Ethics aside, epidemiological data underscores the need for equitable vaccine distribution.

This month researchers at America’s Northeastern University published research examining the link between vaccine reach and COVID-19 mortality.

They modeled two scenarios. The first, “uncooperative allocation,” hypothesized what would happen if 50 rich nations monopolized the first 2 billion doses of a vaccine.

The second saw the vaccine distributed based on a country’s population rather than its ability to pay for it.

The researchers found that the rich nation stockpiling scenario reduced COVID-19 deaths by 33 percent globally. The fair-share approach prevented 61 percent.

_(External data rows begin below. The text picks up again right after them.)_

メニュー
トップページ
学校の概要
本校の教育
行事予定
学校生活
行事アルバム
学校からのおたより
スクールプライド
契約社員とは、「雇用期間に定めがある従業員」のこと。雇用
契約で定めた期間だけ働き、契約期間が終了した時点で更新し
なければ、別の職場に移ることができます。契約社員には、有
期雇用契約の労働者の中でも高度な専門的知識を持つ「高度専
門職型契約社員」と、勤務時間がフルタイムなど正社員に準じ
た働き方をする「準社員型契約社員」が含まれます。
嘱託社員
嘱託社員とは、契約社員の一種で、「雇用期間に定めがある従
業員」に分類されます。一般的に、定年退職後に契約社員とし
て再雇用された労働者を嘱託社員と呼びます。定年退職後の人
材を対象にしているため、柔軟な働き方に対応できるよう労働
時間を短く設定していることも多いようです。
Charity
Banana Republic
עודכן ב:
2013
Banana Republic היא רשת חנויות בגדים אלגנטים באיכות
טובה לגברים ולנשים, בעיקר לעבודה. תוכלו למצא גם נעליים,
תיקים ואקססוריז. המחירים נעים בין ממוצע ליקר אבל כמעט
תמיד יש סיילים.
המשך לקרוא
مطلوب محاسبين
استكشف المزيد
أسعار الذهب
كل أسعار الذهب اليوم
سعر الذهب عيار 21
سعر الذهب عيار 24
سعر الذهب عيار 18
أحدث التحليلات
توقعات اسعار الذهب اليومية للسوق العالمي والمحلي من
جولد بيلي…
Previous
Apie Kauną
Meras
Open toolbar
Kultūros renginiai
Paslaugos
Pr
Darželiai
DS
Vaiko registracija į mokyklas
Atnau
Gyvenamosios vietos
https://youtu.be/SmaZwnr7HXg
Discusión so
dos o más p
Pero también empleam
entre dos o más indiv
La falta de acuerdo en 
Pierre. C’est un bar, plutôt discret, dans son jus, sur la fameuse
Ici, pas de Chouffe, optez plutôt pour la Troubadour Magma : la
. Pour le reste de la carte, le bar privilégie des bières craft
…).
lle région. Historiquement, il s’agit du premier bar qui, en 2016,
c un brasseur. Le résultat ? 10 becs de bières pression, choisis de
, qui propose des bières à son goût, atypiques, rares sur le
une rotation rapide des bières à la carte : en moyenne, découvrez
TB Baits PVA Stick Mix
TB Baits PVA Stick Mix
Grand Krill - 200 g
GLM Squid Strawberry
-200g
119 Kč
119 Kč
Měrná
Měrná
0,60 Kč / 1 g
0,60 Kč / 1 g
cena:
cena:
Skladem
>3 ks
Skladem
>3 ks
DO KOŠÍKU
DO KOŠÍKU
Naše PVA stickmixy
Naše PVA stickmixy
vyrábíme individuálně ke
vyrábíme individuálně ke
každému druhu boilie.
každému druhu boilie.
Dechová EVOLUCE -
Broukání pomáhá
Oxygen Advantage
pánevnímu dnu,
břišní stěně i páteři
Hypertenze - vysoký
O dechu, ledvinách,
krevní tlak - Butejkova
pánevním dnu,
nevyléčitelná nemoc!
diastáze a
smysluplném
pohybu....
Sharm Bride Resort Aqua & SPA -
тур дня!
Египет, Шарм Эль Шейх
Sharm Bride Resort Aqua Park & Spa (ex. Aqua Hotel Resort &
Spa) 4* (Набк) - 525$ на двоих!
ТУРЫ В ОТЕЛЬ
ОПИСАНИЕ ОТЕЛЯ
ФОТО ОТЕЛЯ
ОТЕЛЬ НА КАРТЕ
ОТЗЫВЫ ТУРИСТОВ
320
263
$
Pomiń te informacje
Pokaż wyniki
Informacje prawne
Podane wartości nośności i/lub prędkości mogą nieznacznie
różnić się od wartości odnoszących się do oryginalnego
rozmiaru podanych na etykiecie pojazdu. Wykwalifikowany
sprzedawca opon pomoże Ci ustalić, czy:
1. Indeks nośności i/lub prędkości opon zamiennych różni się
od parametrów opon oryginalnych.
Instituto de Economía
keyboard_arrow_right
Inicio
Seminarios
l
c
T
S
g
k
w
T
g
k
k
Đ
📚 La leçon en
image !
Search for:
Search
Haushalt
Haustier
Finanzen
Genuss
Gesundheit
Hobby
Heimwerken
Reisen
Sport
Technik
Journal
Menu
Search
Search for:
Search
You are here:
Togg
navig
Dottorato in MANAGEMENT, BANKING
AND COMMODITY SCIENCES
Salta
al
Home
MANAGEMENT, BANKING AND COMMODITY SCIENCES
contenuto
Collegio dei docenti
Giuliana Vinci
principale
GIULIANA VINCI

Commenting on the study, the Gavi vaccine alliance, which co-leads COVAX, said: “the modest gain for high-income countries in monopolizing vaccines was far less than the devastating losses for low-income countries if countries don’t cooperate.”

Logistical challenges

Even if finance for poorer nations materializes, the logistics of getting the new vaccine to everyone remains dizzying.

Pfizer’s vaccine is based on messenger RNA, which tricks the immune system to produce viral proteins itself that are then neutralized. It appears to be effective at bestowing protection against COVID-19, yet is extremely fragile: it must be stored at minus 80 degrees Celsius.

“Most freezers in most hospitals anywhere in the world are minus 20 degrees Celsius,” said Lang. “This is four times colder.”

Silverman said maintaining the vaccine’s “ultra-cold chain” from factory to patients’ arms constituted “an enormous logistical challenge even in the West.”

Although Pfizer and some governments have been preparing delivery protocols for months in anticipation of trial results, “none of that has taken place in low- and middle-income countries,” she said.

Pfizer has designed its own “thermal shipper” that can keep the vaccine supercool for up to 10 days.